Assignment:
The lines from the start of the data through the line containing "پاکستان: باید در" are to be reproduced exactly, both ends included.

Material provided:
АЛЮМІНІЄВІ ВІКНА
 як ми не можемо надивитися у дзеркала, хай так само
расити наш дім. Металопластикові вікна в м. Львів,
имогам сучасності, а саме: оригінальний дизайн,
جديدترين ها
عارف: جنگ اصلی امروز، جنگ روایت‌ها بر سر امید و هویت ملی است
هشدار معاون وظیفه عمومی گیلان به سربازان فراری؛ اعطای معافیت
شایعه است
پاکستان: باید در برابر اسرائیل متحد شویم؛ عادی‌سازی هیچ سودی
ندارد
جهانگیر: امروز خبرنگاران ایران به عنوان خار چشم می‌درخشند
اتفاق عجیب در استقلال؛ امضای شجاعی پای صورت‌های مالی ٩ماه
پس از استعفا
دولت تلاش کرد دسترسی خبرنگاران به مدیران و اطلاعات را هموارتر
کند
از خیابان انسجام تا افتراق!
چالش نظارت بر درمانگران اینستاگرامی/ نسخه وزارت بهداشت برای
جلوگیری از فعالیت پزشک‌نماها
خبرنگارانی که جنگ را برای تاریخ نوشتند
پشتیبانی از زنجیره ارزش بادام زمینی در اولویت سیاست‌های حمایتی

Answer box:
АЛЮМІНІЄВІ ВІКНА
 як ми не можемо надивитися у дзеркала, хай так само
расити наш дім. Металопластикові вікна в м. Львів,
имогам сучасності, а саме: оригінальний дизайн,
جديدترين ها
عارف: جنگ اصلی امروز، جنگ روایت‌ها بر سر امید و هویت ملی است
هشدار معاون وظیفه عمومی گیلان به سربازان فراری؛ اعطای معافیت
شایعه است
پاکستان: باید در برابر اسرائیل متحد شویم؛ عادی‌سازی هیچ سودی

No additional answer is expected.